For best results, use machine learning to do customer segmentation, but then get humans with domain knowledge to validate the segments
There are two common ways in which people do customer segmentation. The “traditional” method is to manually define the axes through which the customers will get segmented, and then simply look through the data to find the characteristics and size of each segment.
Then there is the “data science” way of doing it, which is to ignore all intuition, and simply use some method such as K-means clustering and “do gymnastics” with the data and find the clusters.
A quantitative extreme of this method is to do gymnastics with your data, get segments out of it, and quantitatively “take action” on it without really bothering to figure out what each clusters represent. Loosely speaking, this is how a lot of recommendation systems nowadays work – some algorithm somewhere finds people similar to you based on your behaviour, and recommends to you what they liked.
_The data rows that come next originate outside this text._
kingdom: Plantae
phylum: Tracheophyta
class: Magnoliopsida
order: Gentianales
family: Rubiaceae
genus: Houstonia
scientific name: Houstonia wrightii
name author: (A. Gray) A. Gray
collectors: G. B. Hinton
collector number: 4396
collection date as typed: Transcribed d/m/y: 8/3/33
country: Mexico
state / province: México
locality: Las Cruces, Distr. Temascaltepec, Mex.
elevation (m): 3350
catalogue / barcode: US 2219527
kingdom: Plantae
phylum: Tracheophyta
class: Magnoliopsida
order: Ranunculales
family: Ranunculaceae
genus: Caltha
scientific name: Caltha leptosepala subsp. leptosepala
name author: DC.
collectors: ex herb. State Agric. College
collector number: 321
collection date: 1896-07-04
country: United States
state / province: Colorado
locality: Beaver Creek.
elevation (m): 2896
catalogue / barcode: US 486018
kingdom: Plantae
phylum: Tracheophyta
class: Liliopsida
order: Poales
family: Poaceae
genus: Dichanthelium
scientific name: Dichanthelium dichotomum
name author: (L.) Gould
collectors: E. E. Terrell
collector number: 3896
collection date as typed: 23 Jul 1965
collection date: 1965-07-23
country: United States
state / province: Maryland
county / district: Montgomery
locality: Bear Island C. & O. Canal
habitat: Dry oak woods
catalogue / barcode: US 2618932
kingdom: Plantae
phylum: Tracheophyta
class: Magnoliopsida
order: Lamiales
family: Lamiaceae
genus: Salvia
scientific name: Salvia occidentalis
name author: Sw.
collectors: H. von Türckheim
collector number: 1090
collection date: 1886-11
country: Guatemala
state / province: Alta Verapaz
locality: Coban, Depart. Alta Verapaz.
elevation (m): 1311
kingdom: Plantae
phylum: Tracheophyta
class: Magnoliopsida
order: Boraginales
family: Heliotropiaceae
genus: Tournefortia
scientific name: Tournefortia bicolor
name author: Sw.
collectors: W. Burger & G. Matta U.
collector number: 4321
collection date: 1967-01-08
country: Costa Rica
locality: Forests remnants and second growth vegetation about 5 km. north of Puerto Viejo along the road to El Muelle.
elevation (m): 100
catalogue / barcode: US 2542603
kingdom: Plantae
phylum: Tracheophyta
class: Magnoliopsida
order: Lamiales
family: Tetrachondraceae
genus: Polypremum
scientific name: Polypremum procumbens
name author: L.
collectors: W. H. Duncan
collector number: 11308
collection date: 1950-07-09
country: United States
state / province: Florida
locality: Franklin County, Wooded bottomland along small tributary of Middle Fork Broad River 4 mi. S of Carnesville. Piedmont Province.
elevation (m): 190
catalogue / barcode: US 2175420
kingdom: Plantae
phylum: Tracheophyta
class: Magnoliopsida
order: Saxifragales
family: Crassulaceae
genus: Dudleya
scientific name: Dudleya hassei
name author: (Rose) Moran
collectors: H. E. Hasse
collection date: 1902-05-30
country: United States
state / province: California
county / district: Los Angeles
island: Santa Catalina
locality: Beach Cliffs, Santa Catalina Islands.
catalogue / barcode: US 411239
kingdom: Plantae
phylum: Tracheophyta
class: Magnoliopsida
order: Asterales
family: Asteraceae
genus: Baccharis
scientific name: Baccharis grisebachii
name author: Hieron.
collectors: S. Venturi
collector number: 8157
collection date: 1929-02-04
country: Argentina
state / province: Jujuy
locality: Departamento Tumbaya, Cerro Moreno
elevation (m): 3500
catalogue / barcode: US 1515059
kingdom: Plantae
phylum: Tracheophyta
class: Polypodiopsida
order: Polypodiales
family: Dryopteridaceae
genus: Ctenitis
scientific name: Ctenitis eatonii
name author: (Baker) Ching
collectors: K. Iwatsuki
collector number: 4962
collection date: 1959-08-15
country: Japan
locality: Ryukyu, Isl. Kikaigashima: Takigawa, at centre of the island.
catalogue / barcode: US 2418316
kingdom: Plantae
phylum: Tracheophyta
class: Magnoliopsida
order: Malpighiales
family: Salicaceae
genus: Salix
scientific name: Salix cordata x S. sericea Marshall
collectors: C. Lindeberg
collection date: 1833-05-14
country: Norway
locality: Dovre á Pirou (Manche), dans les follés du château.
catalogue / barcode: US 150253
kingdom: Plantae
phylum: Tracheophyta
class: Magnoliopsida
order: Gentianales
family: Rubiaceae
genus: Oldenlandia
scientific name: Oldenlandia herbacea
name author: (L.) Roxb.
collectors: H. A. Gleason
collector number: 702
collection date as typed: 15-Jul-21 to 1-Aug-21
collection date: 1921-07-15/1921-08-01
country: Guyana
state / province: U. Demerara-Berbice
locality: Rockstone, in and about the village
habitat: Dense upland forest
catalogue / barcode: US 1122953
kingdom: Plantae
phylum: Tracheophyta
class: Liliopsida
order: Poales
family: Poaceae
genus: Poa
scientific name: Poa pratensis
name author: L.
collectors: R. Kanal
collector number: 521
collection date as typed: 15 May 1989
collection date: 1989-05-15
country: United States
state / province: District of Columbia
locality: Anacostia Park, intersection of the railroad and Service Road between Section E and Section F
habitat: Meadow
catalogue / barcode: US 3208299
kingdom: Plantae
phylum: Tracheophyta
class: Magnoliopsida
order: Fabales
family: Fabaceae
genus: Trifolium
I usually prefer a sort of middle ground. I like to let the algorithms (k-means easily being my favourite) to come up with the segments based on the data, and then have a bunch of humans look at the segments and make sense of it.
Basically whatever segments are thrown up by the algorithm need to be validated by human intuition. Getting counterintuitive clusters is also not a problem – on several occasions, people I’ve validated the clusters by (usually clients) have used the counterintuitive clusters to discover bugs, gaps in the data or patterns that they didn’t know of earlier.
Also, in terms of validation of clusters, it is always useful to get people with domain knowledge to validate the clusters. And this also means that whatever clusters you’ve generated you are able to represent them in a human-readable format. The best way of doing that is to use the cluster centres and then represent them somehow in a “physical” manner.
I started writing this post some three days ago and am only getting to finish it now. Unfortunately, in the meantime I’ve forgotten the exact motivation of why I started writing this. If i recall that, I’ll maybe do another post.